Bruce Lisman steps aside

The inevitable development of a relatively new organization, or the rumblings of further news on the horizon?

That’s the big question about today’s announcement from Campaign for Vermont, the Bruce Lisman-founded, Bruce Lisman-funded, Bruce Lisman-headed “grassroots” organization.

Well, no longer Bruce Lisman-headed, as it turns out.

Louise McCarren, a Charlotte resident with deep experience in public service and private business, has been elected by the board as the chair of Campaign for Vermont (CFV).

… The board also elected Mary Alice McKenzie as vice-chair and secretary, and Tom Pelham as treasurer.

The press release doesn’t say so, but McKenzie and Pelham were actually re-elected to positions they’d already occupied. The only change is McCarren in and Lisman out as board chair. McCarren is another classic CFV “outsider” type; she’s held a number of corporate positions (including President of Verizon Vermont) and has served on a brace of corporate and nonprofit boards, including National Life Group, Fletcher Allen, Vermont Public Television, and Vermont Law School. She was appointed chair of the state Public Service Board by then-Gov. Dick Snelling.

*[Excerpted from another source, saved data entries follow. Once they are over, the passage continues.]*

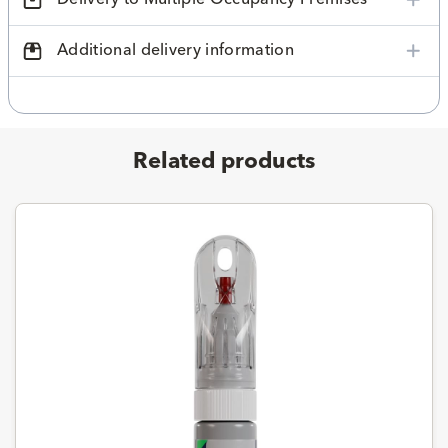
Additional delivery information
Related products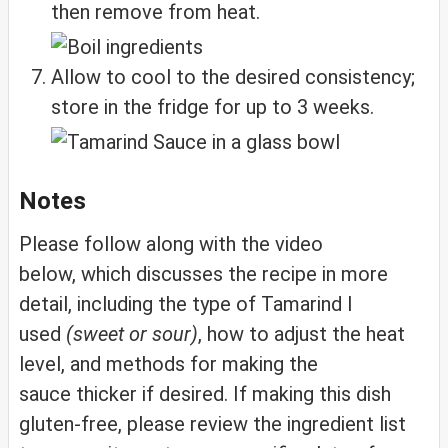
then remove from heat.
Allow to cool to the desired consistency;
store in the fridge for up to 3 weeks.
Notes
Please follow along with the video
below, which discusses the recipe in more
detail, including the type of Tamarind I
used
(sweet or sour)
, how to adjust the heat
level, and methods for making the
sauce thicker if desired. If making this dish
gluten-free, please review the ingredient list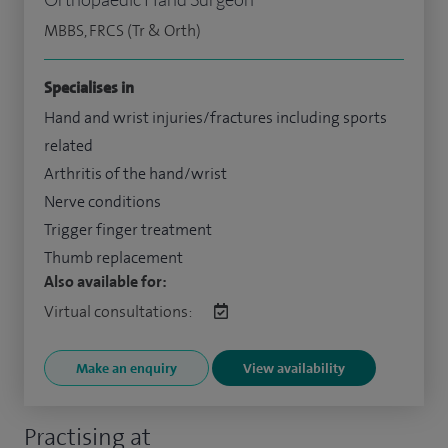
MBBS, FRCS (Tr & Orth)
Specialises in
Hand and wrist injuries/fractures including sports
related
Arthritis of the hand/wrist
Nerve conditions
Trigger finger treatment
Thumb replacement
Also available for:
Virtual consultations:
Make an enquiry
View availability
Practising at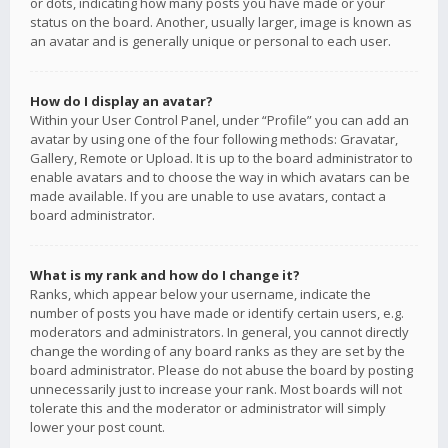
or dots, indicating how many posts you have made or your
status on the board. Another, usually larger, image is known as
an avatar and is generally unique or personal to each user.
How do I display an avatar?
Within your User Control Panel, under “Profile” you can add an
avatar by using one of the four following methods: Gravatar,
Gallery, Remote or Upload. It is up to the board administrator to
enable avatars and to choose the way in which avatars can be
made available. If you are unable to use avatars, contact a
board administrator.
What is my rank and how do I change it?
Ranks, which appear below your username, indicate the
number of posts you have made or identify certain users, e.g.
moderators and administrators. In general, you cannot directly
change the wording of any board ranks as they are set by the
board administrator. Please do not abuse the board by posting
unnecessarily just to increase your rank. Most boards will not
tolerate this and the moderator or administrator will simply
lower your post count.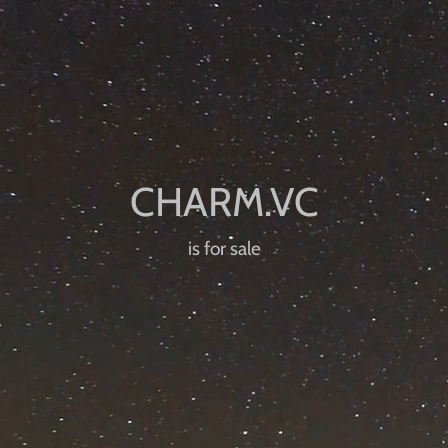
is for sale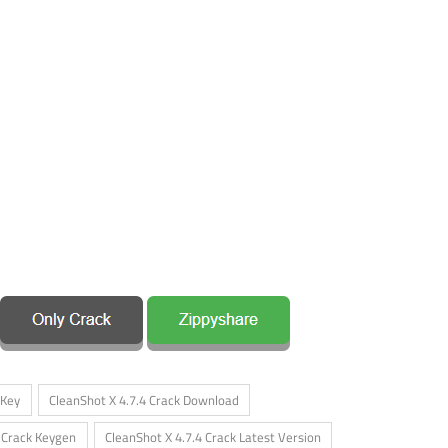
 Key
CleanShot X 4.7.4 Crack Download
4 Crack Keygen
CleanShot X 4.7.4 Crack Latest Version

CFV spokesflack Shawn Shouldice says the election of a new chair is a natural move forward: “He [Lisman] has been saying all along that he wants the organization to become self-sustaining.” This includes the very informal beginnings of an effort to actually raise money from sources other than Lisman’s personal Wall Street fortune. Hey, there’s now a “Donate” button on the CFV website! Shouldice says the group has received “some minor contributions” so far.

Which raises the inevitable question — at least, inevitable in the minds of the political media — does this presage a Lisman candidacy for Governor?

drum roll, please…

I’d heard that CFV and/or Lisman had a big announcement scheduled for next week. But before I could even ask if that was true, Shouldice told me that there would be an announcement, and the subject would be the hiring of a paid staff person — an Executive Director. Late last year, CFV had advertised for two paid staff; they’re only hiring the one for now. I didn’t bother to ask for the new staffer’s name, because That Would Be Telling.

So unless this is all a big misdirection play, don’t expect a candidacy kickoff. “He has no plans to run for Governor,” says Shouldice.” He’s been very consistent about that.”

Yes, he has. Of course, the phrasing “no plans to run” leaves open the possibility of a new plan. But personally, I wouldn’t expect it, at least not so soon. I have no idea if Lisman is as self-deluded as other wealthy political failures (Rich Tarrant, Jack McMullen, Skip Vallee), but somehow I doubt it. He stands a better chance of influencing public policy by jumpstarting a plausibly centrist organization than by mounting (and self-funding) a longshot candidacy for Governor against an entrenched and deep-pocketed incumbent.

Still, it’s fun to speculate, isn’t it?  

5 thoughts on “Bruce Lisman steps aside

  1. While school budgets overwhelmingly passed, there’s mounting disgust over property tax increases.  What better time to announce a candidacy than when taxes and budgets are fresh on the minds of voters?  

  2. He’s creating a little calculated distance from CFV before taking a run in 2016, when there’s every possibility that Shumlin will be fishing upstream.

    He still believes that Vermonters were all born yesterday; but he’s already demonstrated a slyness that none of his predecessors ever had, so he could be a threat by then.

  3. As a member of Campaign for Vermont, I have spoken with Mr. Lismen many times – He is not a party person (Democrat, Republican, Progressive, whatever); he is conservative and interested in improving Vermont’s economic environment for business and individual citizens. He certainly is willing to put his money where his mouth is!  I found him unflappably nonpartisan, regardless of how badly the parties were acting at the moment – he would refuse to speak poorly of any individual – he was always focused on the issues and persuading folks to his point of view.   It would not surprise me to see him launch a concentrated effort to resolve one of Vermont’s most pressing problems (education, health care or governmental transparency).